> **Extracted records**
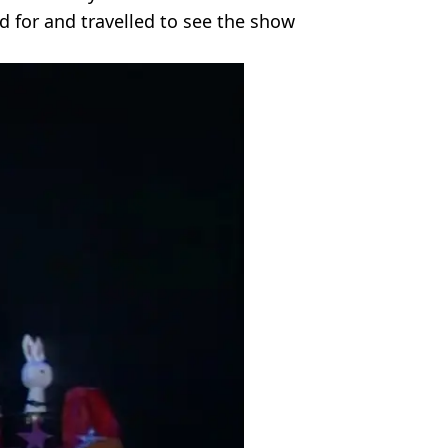
d for and travelled to see the show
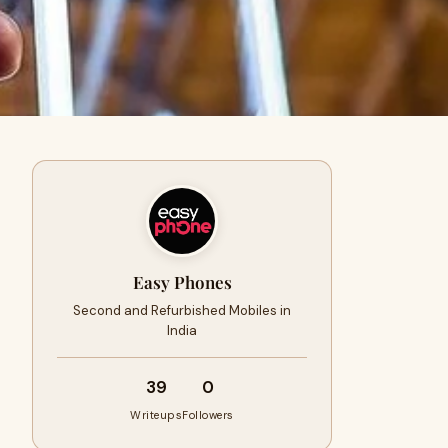
Easy Phones
Second and Refurbished Mobiles in
India
39
0
Writeups
Followers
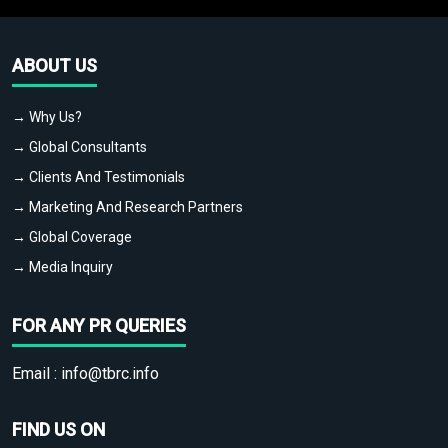
ABOUT US
→ Why Us?
→ Global Consultants
→ Clients And Testimonials
→ Marketing And Research Partners
→ Global Coverage
→ Media Inquiry
FOR ANY PR QUERIES
Email :
info@tbrc.info
FIND US ON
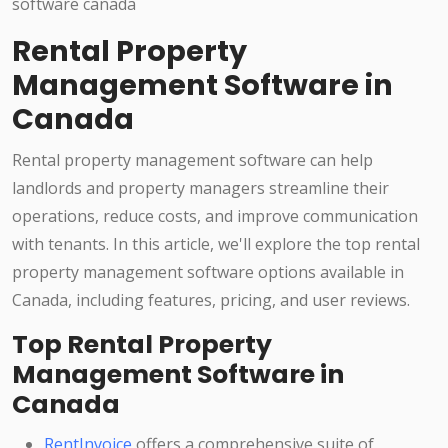
Rental Property
Management Software in
Canada
Rental property management software can help
landlords and property managers streamline their
operations, reduce costs, and improve communication
with tenants. In this article, we'll explore the top rental
property management software options available in
Canada, including features, pricing, and user reviews.
Top Rental Property
Management Software in
Canada
RentInvoice
offers a comprehensive suite of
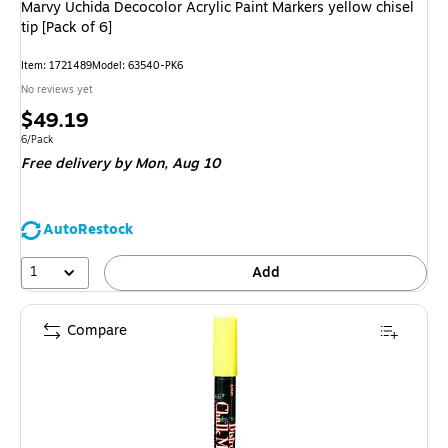
Marvy Uchida Decocolor Acrylic Paint Markers yellow chisel
tip [Pack of 6]
Item: 1721489
Model: 63540-PK6
No reviews yet
Price
$49.19
is
Unit of measure 6/Pack
6/Pack
Free delivery
by Mon, Aug 10
AutoRestock
1
Add
Compare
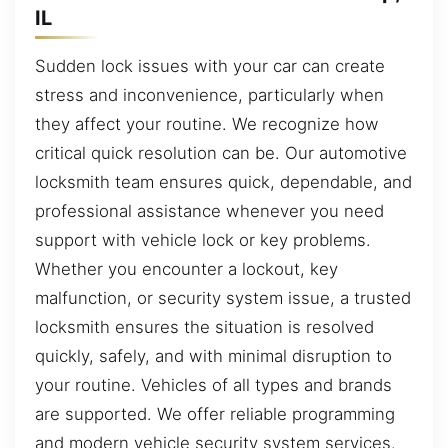
IL
Sudden lock issues with your car can create
stress and inconvenience, particularly when
they affect your routine. We recognize how
critical quick resolution can be. Our automotive
locksmith team ensures quick, dependable, and
professional assistance whenever you need
support with vehicle lock or key problems.
Whether you encounter a lockout, key
malfunction, or security system issue, a trusted
locksmith ensures the situation is resolved
quickly, safely, and with minimal disruption to
your routine. Vehicles of all types and brands
are supported. We offer reliable programming
and modern vehicle security system services.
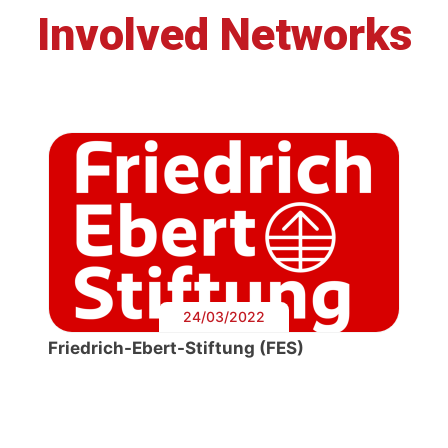
Involved Networks
24/03/2022
Friedrich-Ebert-Stiftung (FES)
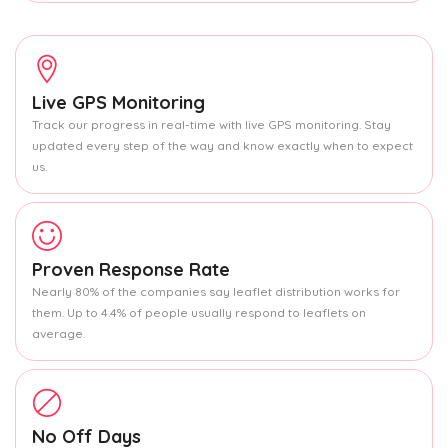
Live GPS Monitoring
Track our progress in real-time with live GPS monitoring. Stay
updated every step of the way and know exactly when to expect
us.
Proven Response Rate
Nearly 80% of the companies say leaflet distribution works for
them. Up to 4.4% of people usually respond to leaflets on
average.
No Off Days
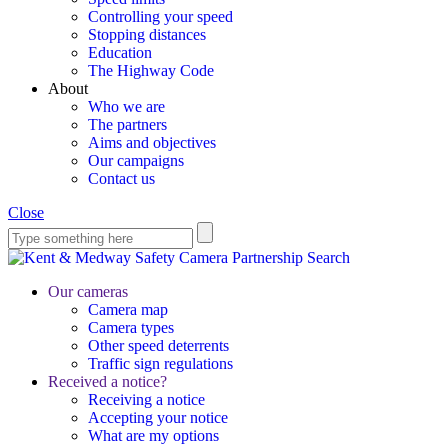
Controlling your speed
Stopping distances
Education
The Highway Code
About
Who we are
The partners
Aims and objectives
Our campaigns
Contact us
Close
Search
Our cameras
Camera map
Camera types
Other speed deterrents
Traffic sign regulations
Received a notice?
Receiving a notice
Accepting your notice
What are my options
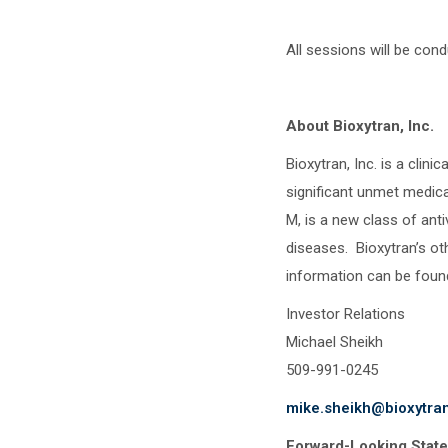
All sessions will be con
About Bioxytran, Inc.
Bioxytran, Inc. is a cli
significant unmet medica
M, is a new class of anti
diseases. Bioxytran’s o
information can be foun
Investor Relations
Michael Sheikh
509-991-0245
mike.sheikh@bioxytra
Forward-Looking Stat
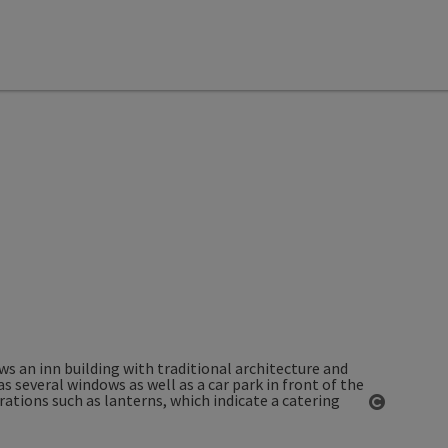
Open co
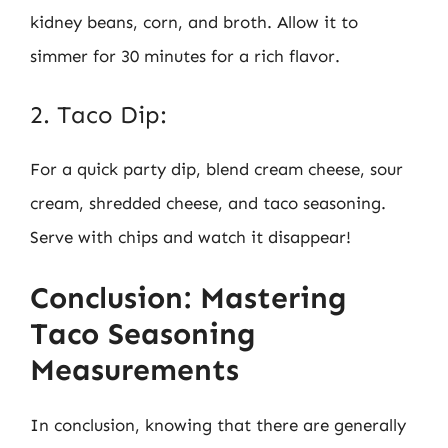
kidney beans, corn, and broth. Allow it to
simmer for 30 minutes for a rich flavor.
2. Taco Dip:
For a quick party dip, blend cream cheese, sour
cream, shredded cheese, and taco seasoning.
Serve with chips and watch it disappear!
Conclusion: Mastering
Taco Seasoning
Measurements
In conclusion, knowing that there are generally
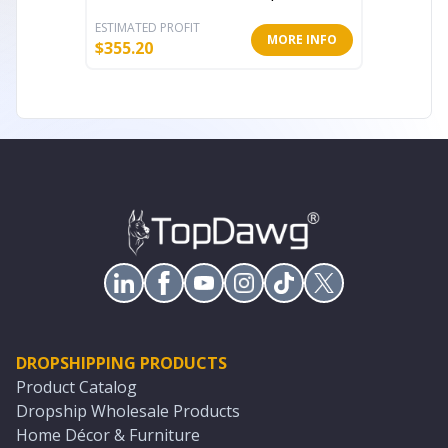
ESTIMATED PROFIT
ESTIMATE
MORE INFO
$
355.20
$
292.80
DROPSHIPPING PRODUCTS
Product Catalog
Dropship Wholesale Products
Home Décor & Furniture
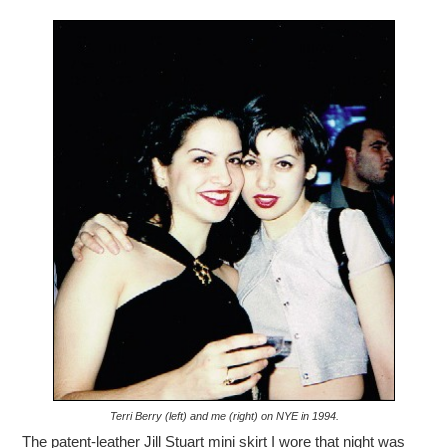
Terri Berry (left) and me (right) on NYE in 1994.
The patent-leather Jill Stuart mini skirt I wore that night was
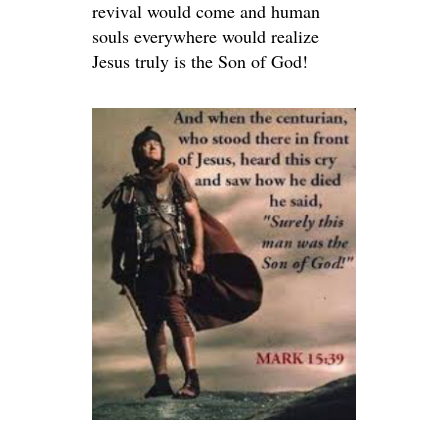
revival would come and human
souls everywhere would realize
Jesus truly is the Son of God!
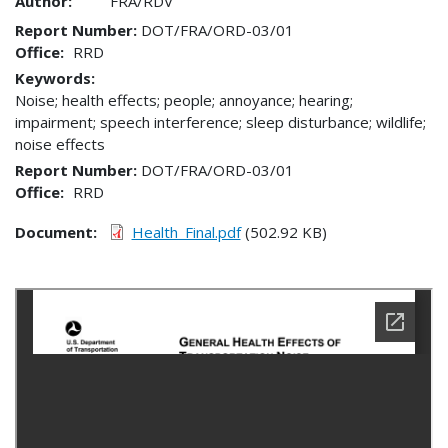
Author:
FRA/RDV
Report Number
DOT/FRA/ORD-03/01
Office
RRD
Keywords:
Noise; health effects; people; annoyance; hearing;
impairment; speech interference; sleep disturbance; wildlife;
noise effects
Report Number
DOT/FRA/ORD-03/01
Office
RRD
Document
Health_Final.pdf
(502.92 KB)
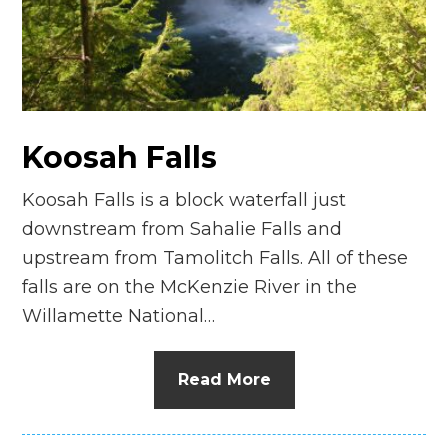
n
el
Koosah Falls
Koosah Falls is a block waterfall just
downstream from Sahalie Falls and
upstream from Tamolitch Falls. All of these
falls are on the McKenzie River in the
Willamette National…
Read More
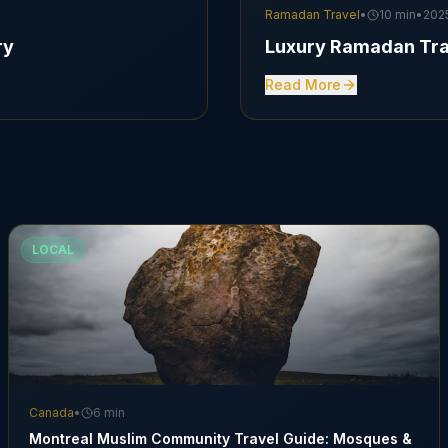
Ramadan Travel
•
10 min
•
202
ry
Luxury Ramadan Tra
Read More
LOCAL
Canada
•
6 min
Montreal Muslim Community Travel Guide: Mosques &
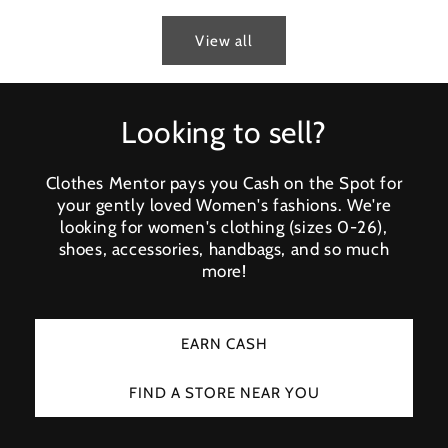
View all
Looking to sell?
Clothes Mentor pays you Cash on the Spot for
your gently loved Women's fashions. We're
looking for women's clothing (sizes 0-26),
shoes, accessories, handbags, and so much
more!
EARN CASH
FIND A STORE NEAR YOU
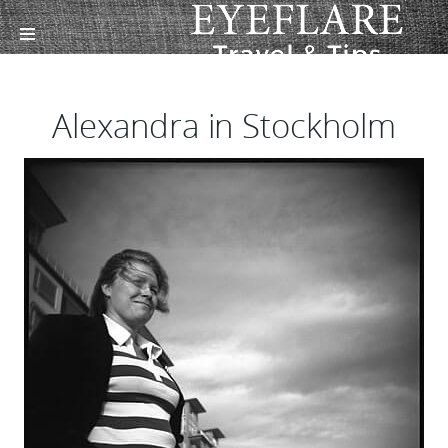
Alexandra in Stockholm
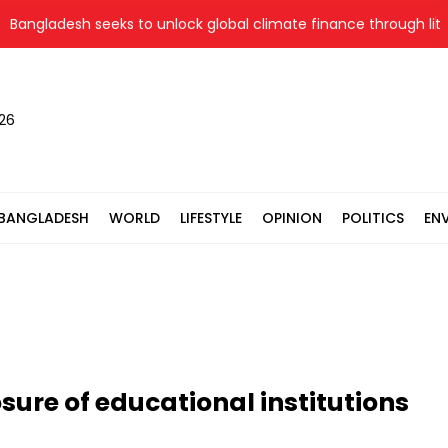
ladesh seeks to unlock global climate finance through literacy
026
BANGLADESH
WORLD
LIFESTYLE
OPINION
POLITICS
EN
sure of educational institutions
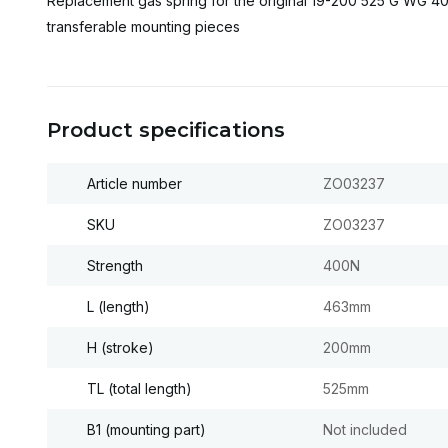
Replacement gas spring for the original 19-200 525 G WG 40
transferable mounting pieces
Product specifications
Article number
ZO03237
SKU
ZO03237
Strength
400N
L (length)
463mm
H (stroke)
200mm
TL (total length)
525mm
B1 (mounting part)
Not included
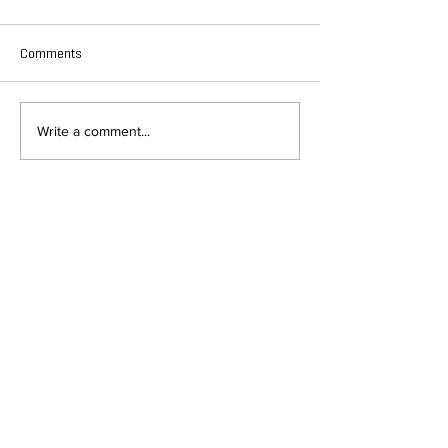
Comments
Write a comment...
DEPARTMENT OF QUANTITATIVE
AND COMPUTATIONAL BIOLOGY
OVERVIEW
MASTERS PROGRAM
HISTORY
PHD PROGRAM
NEWS
LEADERSHIP
RESEARCH
FACULTY
QBIO MAJOR
STAFF
CBB MINOR
ADVISORY BOARD
CONTACT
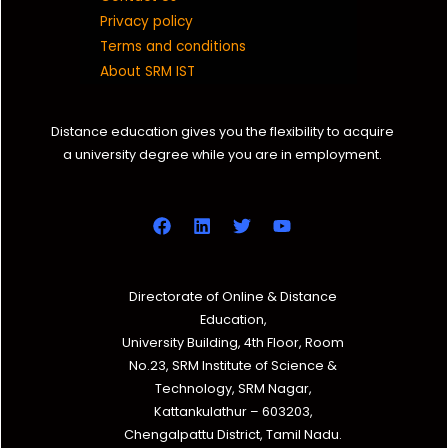
Privacy policy
Terms and conditions
About SRM IST
Distance education gives you the flexibility to acquire
a university degree while you are in employment.
Directorate of Online & Distance
Education,
University Building, 4th Floor, Room
No.23, SRM Institute of Science &
Technology, SRM Nagar,
Kattankulathur – 603203,
Chengalpattu District, Tamil Nadu.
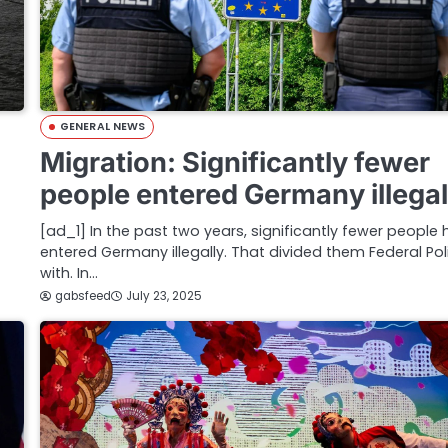
GENERAL NEWS
Migration: Significantly fewer
people entered Germany illegal
[ad_1] In the past two years, significantly fewer people
entered Germany illegally. That divided them Federal Pol
with. In…
gabsfeed
July 23, 2025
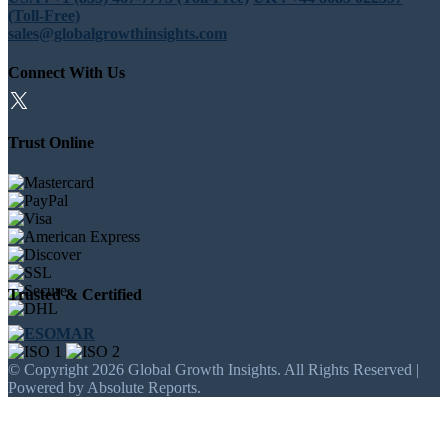
(Toll-Free)
sales@globalgrowthinsights.com
Connect With Us
Trust Online
Trusted & Certified
© Copyright 2026 Global Growth Insights. All Rights Reserved |
Powered by Absolute Reports.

> **What you should do**
Please arrange the listing text from the line with "kidney beans, corn, and broth. Allow it to" up to and including the line with "Alexandra in Stockholm" as a numbered list, one line per item, with blank lines and pictures left out.

> **Result for this exercise**
1. kidney beans, corn, and broth. Allow it to
2. simmer for 30 minutes for a rich flavor.
3. 2. Taco Dip:
4. For a quick party dip, blend cream cheese, sour
5. cream, shredded cheese, and taco seasoning.
6. Serve with chips and watch it disappear!
7. Conclusion: Mastering
8. Taco Seasoning
9. Measurements
10. In conclusion, knowing that there are generally
11. ESTIMATED PROFIT
12. ESTIMATE
13. MORE INFO
14. $
15. 355.20
16. $
17. 292.80
18. DROPSHIPPING PRODUCTS
19. Product Catalog
20. Dropship Wholesale Products
21. Home Décor & Furniture
22. Terri Berry (left) and me (right) on NYE in 1994.
23. The patent-leather Jill Stuart mini skirt I wore that night was
24. revival would come and human
25. souls everywhere would realize
26. Jesus truly is the Son of God!
27. Author:
28. FRA/RDV
29. Report Number
30. DOT/FRA/ORD-03/01
31. Office
32. RRD
33. Keywords:
34. Noise; health effects; people; annoyance; hearing;
35. impairment; speech interference; sleep disturbance; wildlife;
36. noise effects
37. Report Number
38. DOT/FRA/ORD-03/01
39. Office
40. RRD
41. Document
42. Health_Final.pdf
43. (502.92 KB)
44. n
45. el
46. Koosah Falls
47. Koosah Falls is a block waterfall just
48. downstream from Sahalie Falls and
49. upstream from Tamolitch Falls. All of these
50. falls are on the McKenzie River in the
51. Willamette National…
52. Read More
53. Ramadan Travel
54. •
55. 10 min
56. •
57. 202
58. ry
59. Luxury Ramadan Tra
60. Read More
61. LOCAL
62. Canada
63. •
64. 6 min
65. Montreal Muslim Community Travel Guide: Mosques &
66. View all
67. Looking to sell?
68. Clothes Mentor pays you Cash on the Spot for
69. your gently loved Women's fashions. We're
70. looking for women's clothing (sizes 0-26),
71. shoes, accessories, handbags, and so much
72. more!
73. EARN CASH
74. FIND A STORE NEAR YOU
75. Alexandra in Stockholm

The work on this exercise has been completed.